What's happening? Should I try to force using another address?
I don't see any particular problem of accessing other network services...


----------



## SirDice (May 11, 2021)

Peter2121 said:


> Should I try to force using another address?


You can try switching to another mirror but there's no guarantee an individual mirror is up. 

http://pkg.freebsd.org/


----------



## Deleted member 67440 (May 11, 2021)

Already tried a -4?


----------



## Peter2121 (May 11, 2021)

> Already tried a -4?


I have no IPv6 addresses on this server.



> You can try switching to another mirror but there's no guarantee an individual mirror is up.


I've got 6.5MB/s using pkg0.pkt.freebsd.org.
So, there is a real problem of dispatching the traffic between the mirrors 
Any place to report it?


----------



## SirDice (May 11, 2021)

Peter2121 said:


> So, there is a real problem of dispatching the traffic between the mirrors


No, there is an issue with the connection between _you_ and a specific mirror. `pkg.freebsd.org` automatically switches you to a GeoDNS based "closest", available, mirror.
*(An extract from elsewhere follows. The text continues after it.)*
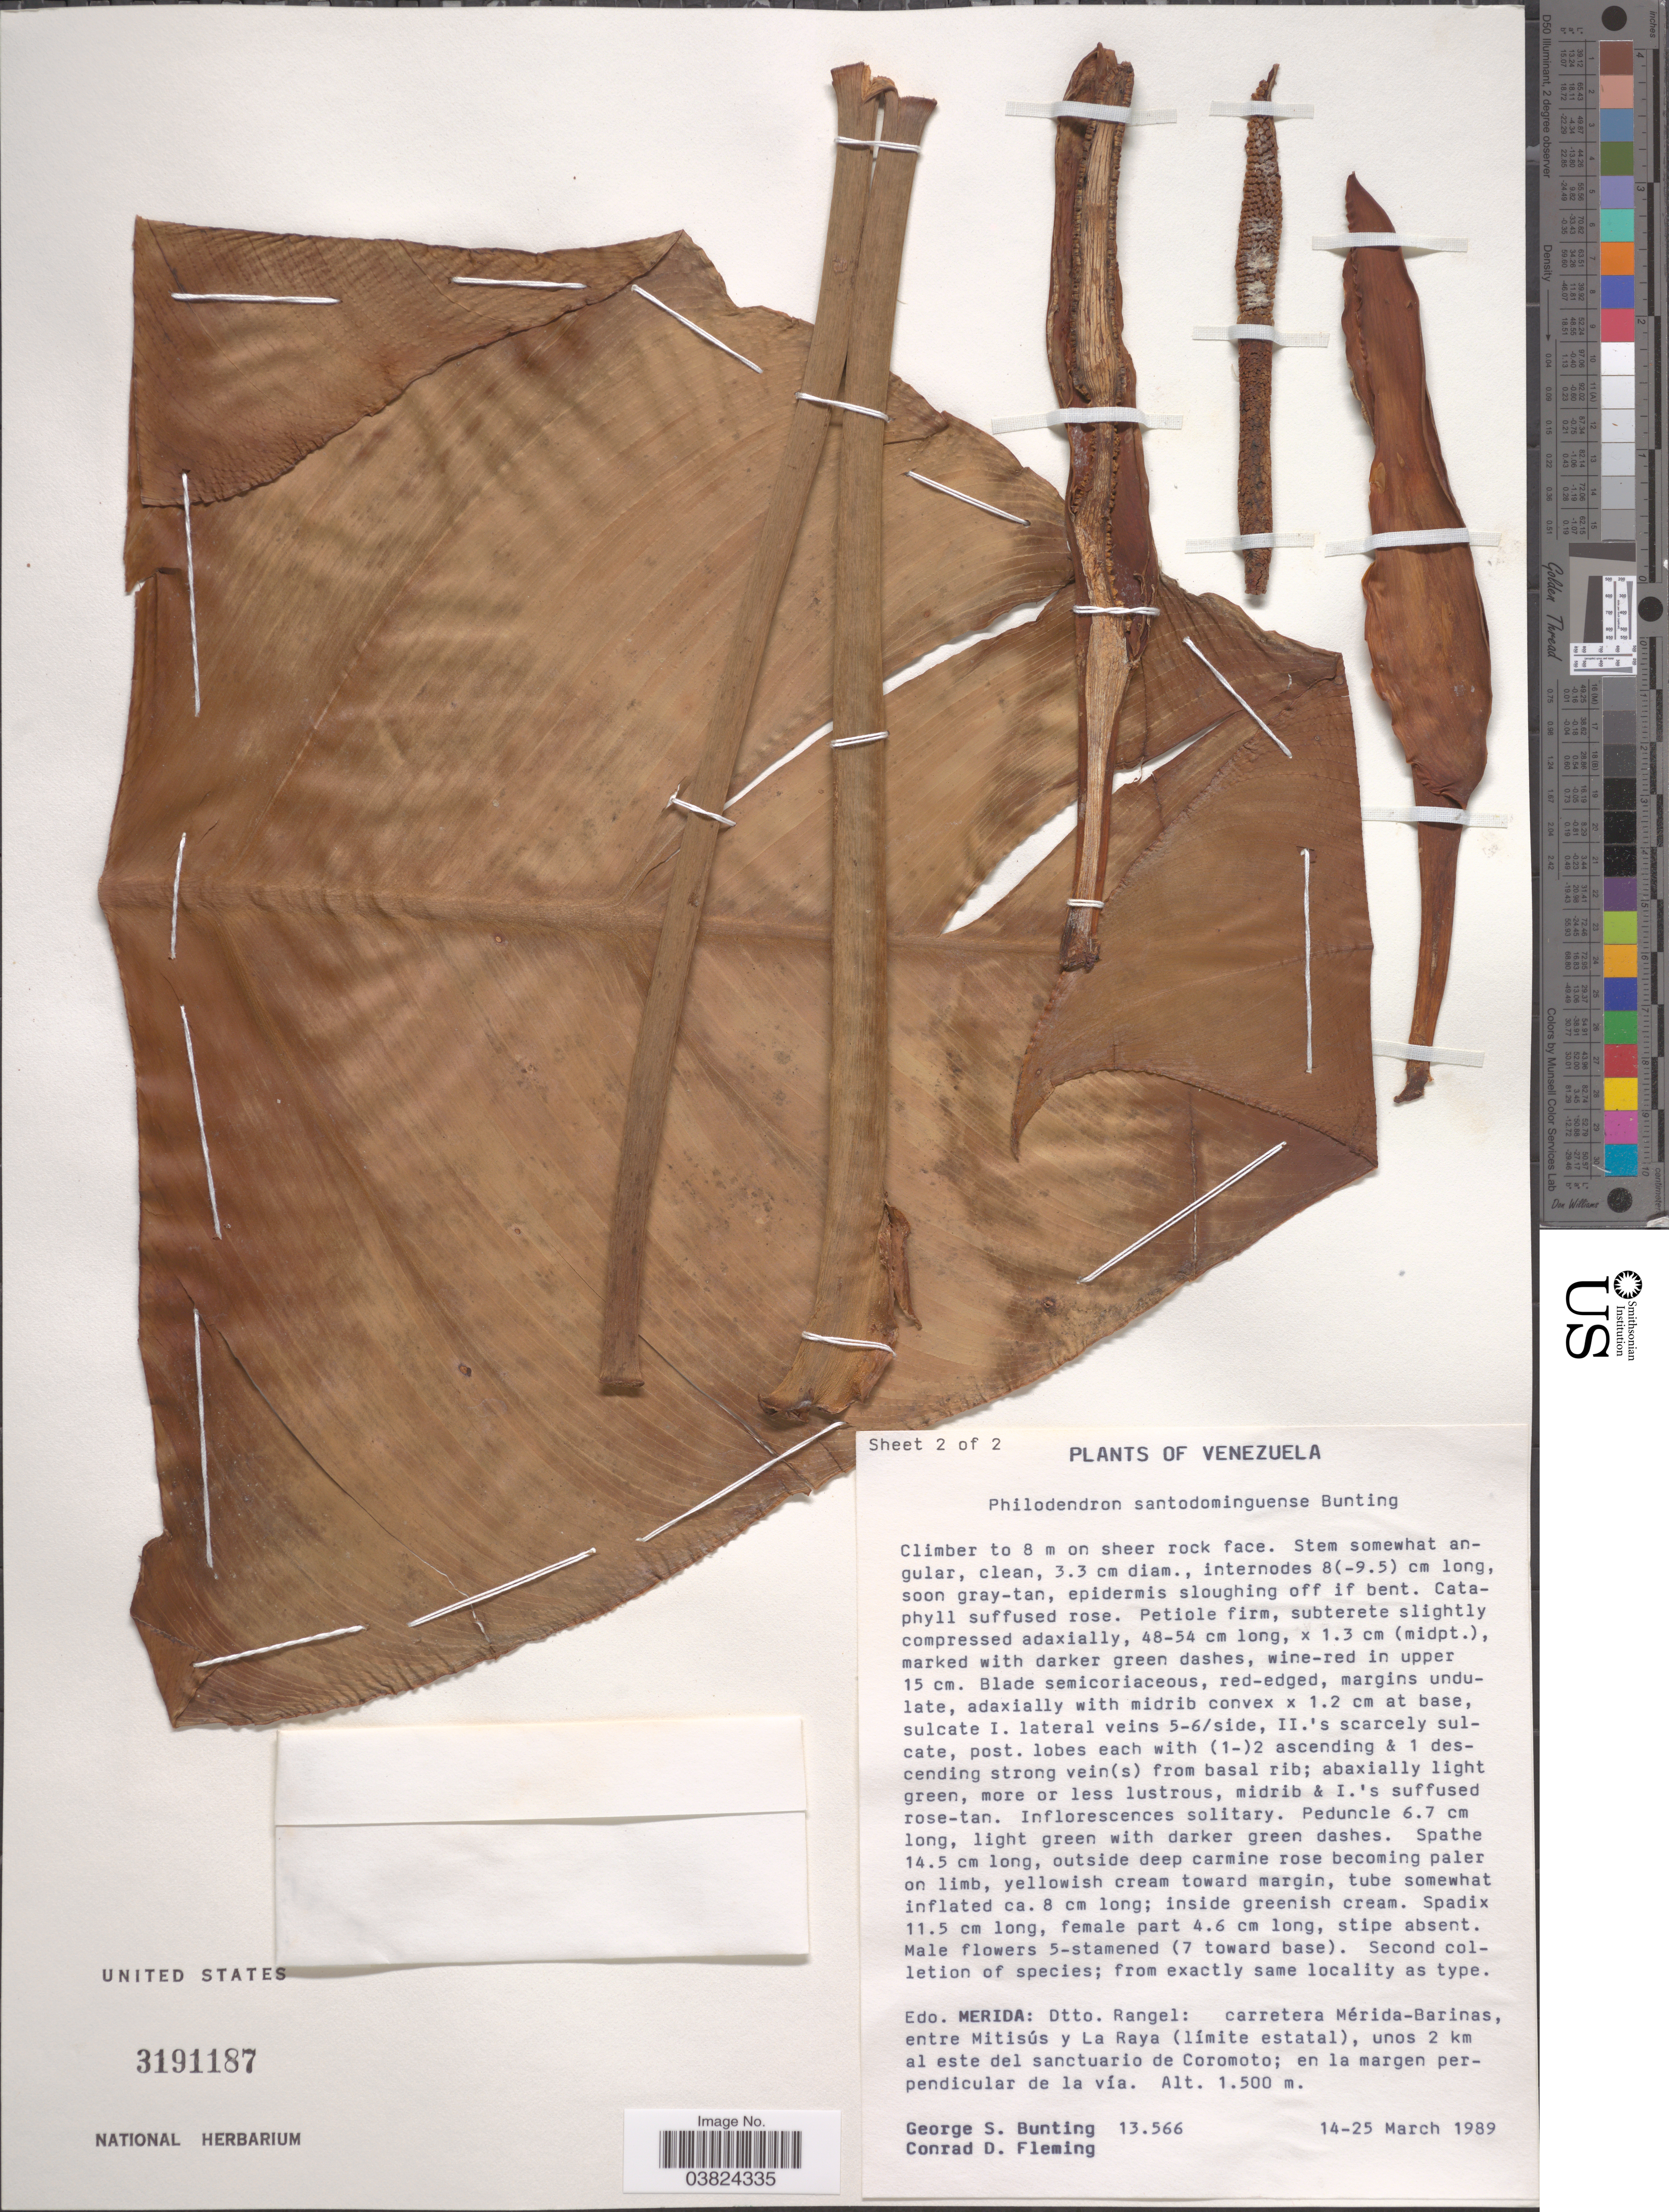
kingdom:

That might not be the most optimal mirror, but the most optimal server could be offline (for whatever reason).


----------



## Peter2121 (May 11, 2021)

> No, there is an issue with the connection between _you_ and a specific mirror.


OK, how should _I_ reconfigure _my_ server, to be able to get packages at a reasonable speed, using the mirror where I can have a good connection?


----------



## mark_j (May 11, 2021)

Change the URL in the conf to the mirror that suits you best. But, as SirDice  says, if it goes down you'll get nothing until you change the conf file again.
Or you could build the packages using ports and set up your own mirror. Probably not the answer you were seeking...


----------



## suntzu00 (May 11, 2021)

use this to get the fastest mirror ports-mgmt/fastest_pkg


----------